Фрагмент для чтения:

****

31 октября откроется VIII Московская биеннале современного искусства, партнером которой впервые выступил знаменитый венский музей графики Альбертина. Сегодня состоится пресс-конференция, на которой программу биеннале представят ее президент Юлия Музыкантская, архитекторы основного проекта Сергей Чобан и Агния Стерлигова, директор Третьяковской галереи (на ее территории, в бывшем ЦДХ, развернется основной проект биеннале) Зельфира Трегулова. А также куратор нынешней биеннале — оперный режиссер Дмитрий Черняков, который накануне рассказал Сергею Ходневу о своем кураторском дебюте и о своих взглядах на отношения театра и современного искусства.
Фото: Екатерина Цветкова/PhotoXpress
— Насколько кураторство — органичное занятие для режиссера?
— Знаете, я все-таки не единственный. Есть же Александр Сокуров, который делал выставочный проект для Венеции, есть Ян Фабр со своими выставками, есть Роберт Уилсон, который тоже часто участвует в разных экспозициях. Что до меня, то дело вот в чем. В 1990-е, когда я начинал, я работал исключительно в драматическом театре и даже не думал, что уйду в оперу. Хотя я и музыке учился, и пережил периоды оголтелого опероманства. Потом я все-таки перешел работать в оперный театр, это меня с головой захватило, но именно после этого перехода мне стало понятно, что люди из разных отраслей искусства на самом деле очень замкнуты внутри своих цехов. И мало друг другом интересуются. Возьмите даже людей, которые интересуются театром, но другим — драмой или contemporary dance, скажем. У них от оперы ощущение, что это какое-то Кощеево царство, они не понимают, условно говоря, с чем ее есть, как она устроена. Мне всегда казалось, что это все-таки узость. И я всегда был за размывание границ, насколько это в моих силах. Кстати, поэтому же, например,— вы только не обижайтесь — мне интереснее читать, что о моих работах пишут люди, которые не занимаются рецензированием спектаклей музыкального театра профессионально.
— А почему?

****

Предоставленные данные:

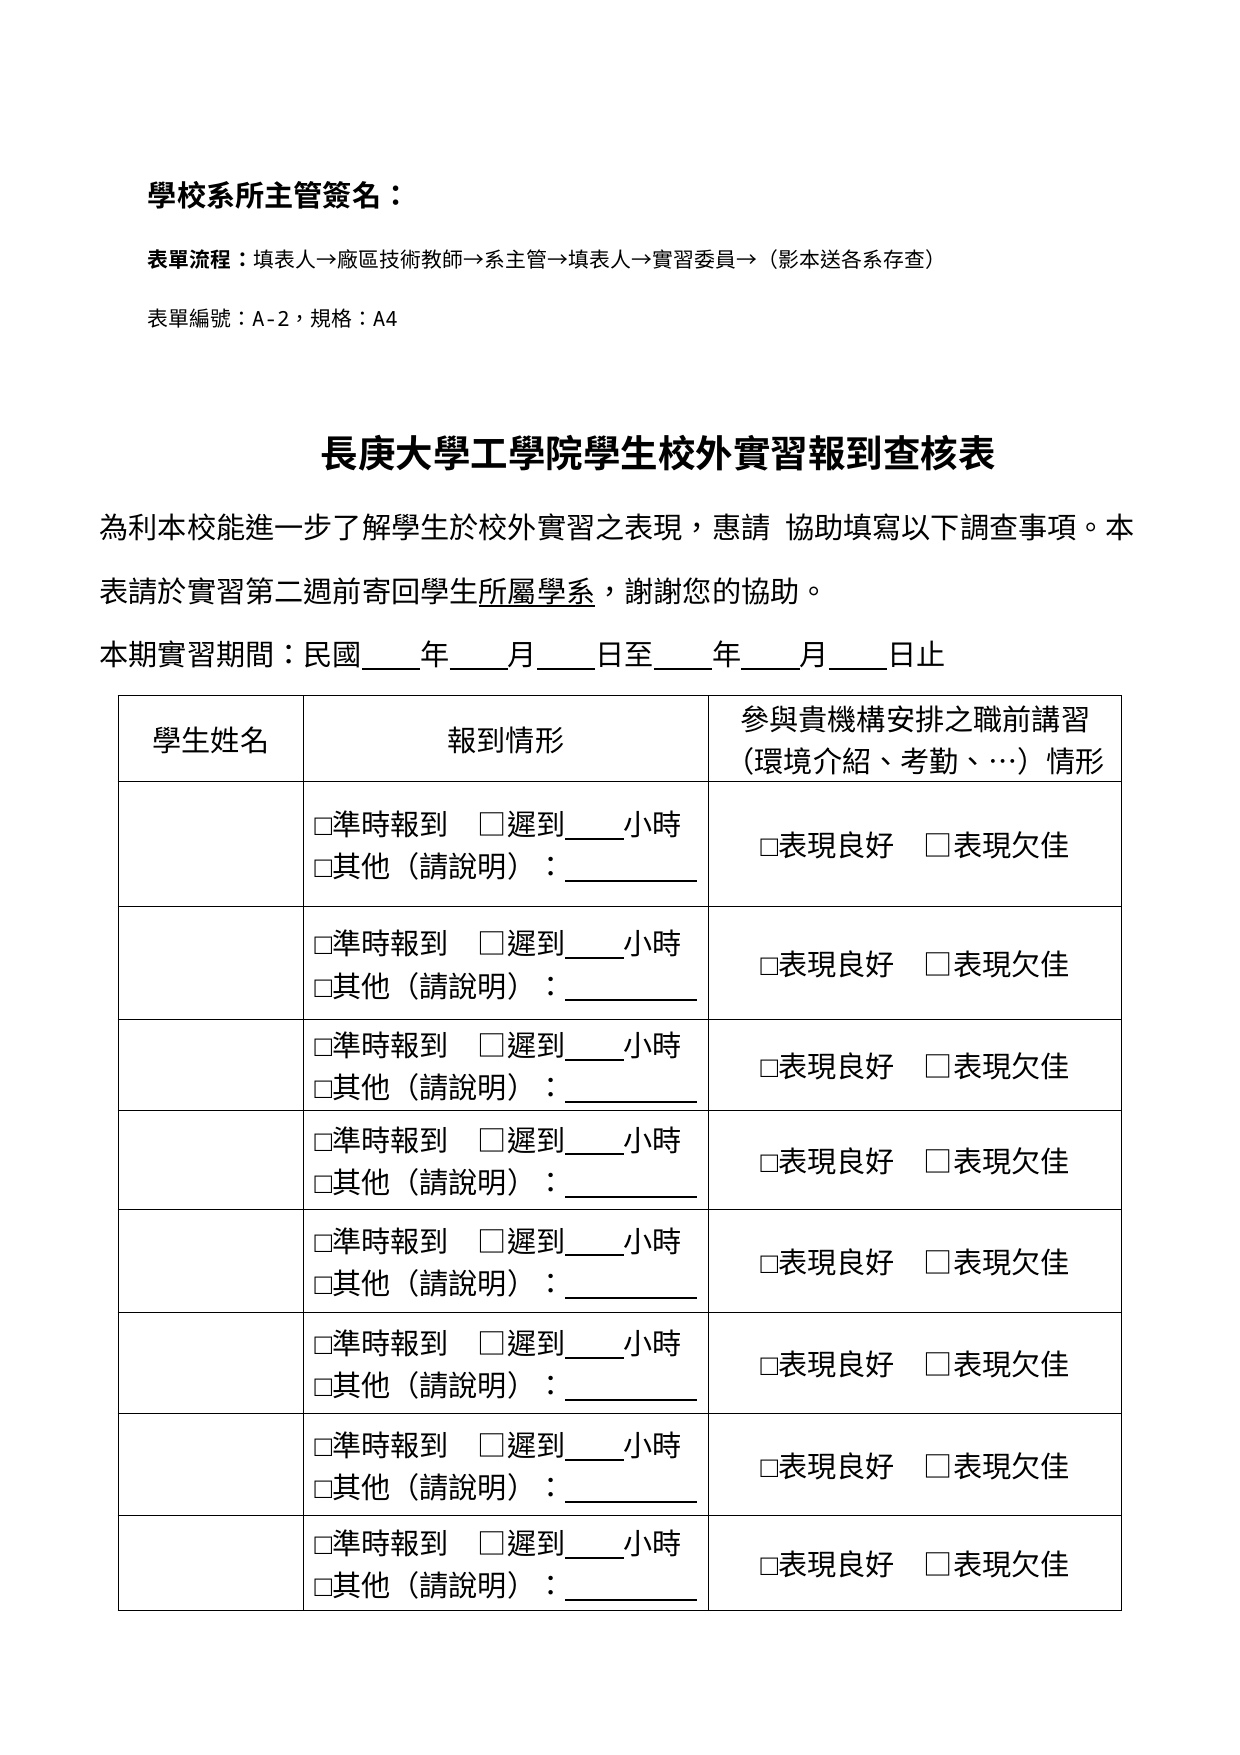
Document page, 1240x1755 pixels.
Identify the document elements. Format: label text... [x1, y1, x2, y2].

table_cell □準時報到 □遲到 小時 □其他（請說明）： [304, 1516, 708, 1610]
table_cell [119, 1210, 303, 1312]
table_header 學生姓名 [119, 696, 303, 781]
table_cell □表現良好 □表現欠佳 [709, 1020, 1121, 1109]
table_cell □準時報到 □遲到 小時 □其他（請說明）： [304, 1414, 708, 1515]
table_cell □準時報到 □遲到 小時 □其他（請說明）： [304, 1210, 708, 1312]
table_header 參與貴機構安排之職前講習（環境介紹、考勤、…）情形 [709, 696, 1121, 781]
table_cell □準時報到 □遲到 小時 □其他（請說明）： [304, 1313, 708, 1413]
table_cell □準時報到 □遲到 小時 □其他（請說明）： [304, 1111, 708, 1208]
table_cell □表現良好 □表現欠佳 [709, 1414, 1121, 1515]
table_cell □表現良好 □表現欠佳 [709, 1313, 1121, 1413]
table_cell □準時報到 □遲到 小時 □其他（請說明）： [304, 907, 708, 1019]
table_cell [119, 907, 303, 1019]
table_cell [119, 1313, 303, 1413]
text 本期實習期間：民國 年 月 日至 年 月 日止 [99, 632, 1137, 674]
table_cell [119, 1020, 303, 1109]
text 學校系所主管簽名： [148, 133, 1092, 215]
table_cell □準時報到 □遲到 小時 □其他（請說明）： [304, 1020, 708, 1109]
table_cell □表現良好 □表現欠佳 [709, 782, 1121, 906]
table_cell [119, 782, 303, 906]
table_cell [119, 1516, 303, 1610]
table_cell □表現良好 □表現欠佳 [709, 1210, 1121, 1312]
table_cell □準時報到 □遲到 小時 □其他（請說明）： [304, 782, 708, 906]
table_cell [119, 1414, 303, 1515]
text 為利本校能進一步了解學生於校外實習之表現，惠請 協助填寫以下調查事項。本表請於實習第二週前寄回學生所屬學系，謝謝您的協助。 [99, 505, 1137, 611]
table_cell [119, 1111, 303, 1208]
table_cell □表現良好 □表現欠佳 [709, 1516, 1121, 1610]
table_cell □表現良好 □表現欠佳 [709, 907, 1121, 1019]
text 長庚大學工學院學生校外實習報到查核表 [179, 423, 1137, 478]
text 表單編號：A-2，規格：A4 [148, 302, 1092, 332]
table_cell □表現良好 □表現欠佳 [709, 1111, 1121, 1208]
table_header 報到情形 [304, 696, 708, 781]
text 表單流程：填表人→廠區技術教師→系主管→填表人→實習委員→（影本送各系存查） [148, 215, 1092, 273]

****

Цель: Подхватите интервью с Дмитрием Черняковым о его кураторском дебюте на Московской биеннале и продолжите его сразу после последней реплики.

Итоговый ответ:
— А потому, что они с другой двери заходят. Свежесть подхода и даже некоторое неофитство создают, как мне кажется, правильный ракурс. То, что они мне говорят,— это для меня непредсказуемая реакция, они иногда отмечают какие-то вещи, которые я даже не закладывал в спектакль. Это не протоптанные подходы — они их протаптывают сами. И это интересно.
— Современное искусство — тоже замкнутая сфера?
— Ну да, конечно. Абсолютно герметичная. Кстати, визуальность — это весомая, существенная часть того, что лично мне интересно в театре и чем я сам тоже занимаюсь. Но это неправильно — воспринимать театр как отдельную замкнутую сферу, так же как и современное искусство.
— Но вы каким-то прицельным образом следите за тем, что в современном искусстве происходит? Музеи, галереи, биеннале?
— Конечно. Все же меняется. И театр тоже — вы же прекрасно понимаете, что через десять лет все, что мы сейчас делаем, превратится в этакое demode.
— Или в классику.
— В уходящую натуру, скажем так. Поэтому я все время пытаюсь держать нос по ветру, чтобы понимать, как выглядит современное искусство сегодня, потому что и оно тоже довольно быстро меняется.
— Но театр в целом уже давно занимается размыванием границ, нет?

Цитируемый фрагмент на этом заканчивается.